__WHAT IS NEEDED__
The records below need to be restated word for word.

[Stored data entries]
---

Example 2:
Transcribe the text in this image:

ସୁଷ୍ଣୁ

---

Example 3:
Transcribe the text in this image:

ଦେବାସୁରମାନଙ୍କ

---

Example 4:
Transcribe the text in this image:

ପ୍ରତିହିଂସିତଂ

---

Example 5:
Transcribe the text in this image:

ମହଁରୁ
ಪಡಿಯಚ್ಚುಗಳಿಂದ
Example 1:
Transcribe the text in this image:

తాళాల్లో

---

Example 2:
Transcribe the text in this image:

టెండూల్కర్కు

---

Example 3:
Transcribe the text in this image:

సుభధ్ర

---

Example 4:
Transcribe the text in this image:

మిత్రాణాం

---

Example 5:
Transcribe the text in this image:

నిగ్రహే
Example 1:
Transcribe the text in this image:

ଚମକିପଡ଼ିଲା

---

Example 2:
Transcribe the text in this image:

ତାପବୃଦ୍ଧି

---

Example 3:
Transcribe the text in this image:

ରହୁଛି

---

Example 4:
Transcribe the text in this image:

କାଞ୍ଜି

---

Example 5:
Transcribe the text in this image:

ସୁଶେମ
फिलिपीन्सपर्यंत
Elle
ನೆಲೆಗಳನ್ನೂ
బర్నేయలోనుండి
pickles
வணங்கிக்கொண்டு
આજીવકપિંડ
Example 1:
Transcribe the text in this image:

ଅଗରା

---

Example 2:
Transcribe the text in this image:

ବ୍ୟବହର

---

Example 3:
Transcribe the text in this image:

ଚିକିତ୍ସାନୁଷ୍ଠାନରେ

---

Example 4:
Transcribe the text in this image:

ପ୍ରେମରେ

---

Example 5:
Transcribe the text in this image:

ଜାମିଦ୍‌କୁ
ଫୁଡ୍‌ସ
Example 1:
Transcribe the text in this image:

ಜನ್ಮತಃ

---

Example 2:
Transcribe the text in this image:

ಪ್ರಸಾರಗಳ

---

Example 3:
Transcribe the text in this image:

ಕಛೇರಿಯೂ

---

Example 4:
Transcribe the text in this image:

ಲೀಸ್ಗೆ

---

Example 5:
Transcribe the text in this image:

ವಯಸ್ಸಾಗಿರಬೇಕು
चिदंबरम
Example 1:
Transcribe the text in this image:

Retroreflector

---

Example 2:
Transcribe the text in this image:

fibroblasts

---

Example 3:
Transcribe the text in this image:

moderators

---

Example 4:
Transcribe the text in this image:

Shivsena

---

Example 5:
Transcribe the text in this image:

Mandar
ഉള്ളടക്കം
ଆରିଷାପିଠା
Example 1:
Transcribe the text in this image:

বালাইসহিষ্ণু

__FINAL ANSWER__
---

Example 2:
Transcribe the text in this image:

ସୁଷ୍ଣୁ

---

Example 3:
Transcribe the text in this image:

ଦେବାସୁରମାନଙ୍କ

---

Example 4:
Transcribe the text in this image:

ପ୍ରତିହିଂସିତଂ

---

Example 5:
Transcribe the text in this image:

ମହଁରୁ
ಪಡಿಯಚ್ಚುಗಳಿಂದ
Example 1:
Transcribe the text in this image:

తాళాల్లో

---

Example 2:
Transcribe the text in this image:

టెండూల్కర్కు

---

Example 3:
Transcribe the text in this image:

సుభధ్ర

---

Example 4:
Transcribe the text in this image:

మిత్రాణాం

---

Example 5:
Transcribe the text in this image:

నిగ్రహే
Example 1:
Transcribe the text in this image:

ଚମକିପଡ଼ିଲା

---

Example 2:
Transcribe the text in this image:

ତାପବୃଦ୍ଧି

---

Example 3:
Transcribe the text in this image:

ରହୁଛି

---

Example 4:
Transcribe the text in this image:

କାଞ୍ଜି

---

Example 5:
Transcribe the text in this image:

ସୁଶେମ
फिलिपीन्सपर्यंत
Elle
ನೆಲೆಗಳನ್ನೂ
బర్నేయలోనుండి
pickles
வணங்கிக்கொண்டு
આજીવકપિંડ
Example 1:
Transcribe the text in this image:

ଅଗରା

---

Example 2:
Transcribe the text in this image:

ବ୍ୟବହର

---

Example 3:
Transcribe the text in this image:

ଚିକିତ୍ସାନୁଷ୍ଠାନରେ

---

Example 4:
Transcribe the text in this image:

ପ୍ରେମରେ

---

Example 5:
Transcribe the text in this image:

ଜାମିଦ୍‌କୁ
ଫୁଡ୍‌ସ
Example 1:
Transcribe the text in this image:

ಜನ್ಮತಃ

---

Example 2:
Transcribe the text in this image:

ಪ್ರಸಾರಗಳ

---

Example 3:
Transcribe the text in this image:

ಕಛೇರಿಯೂ

---

Example 4:
Transcribe the text in this image:

ಲೀಸ್ಗೆ

---

Example 5:
Transcribe the text in this image:

ವಯಸ್ಸಾಗಿರಬೇಕು
चिदंबरम
Example 1:
Transcribe the text in this image:

Retroreflector

---

Example 2:
Transcribe the text in this image:

fibroblasts

---

Example 3:
Transcribe the text in this image:

moderators

---

Example 4:
Transcribe the text in this image:

Shivsena

---

Example 5:
Transcribe the text in this image:

Mandar
ഉള്ളടക്കം
ଆରିଷାପିଠା
Example 1:
Transcribe the text in this image:

বালাইসহিষ্ণু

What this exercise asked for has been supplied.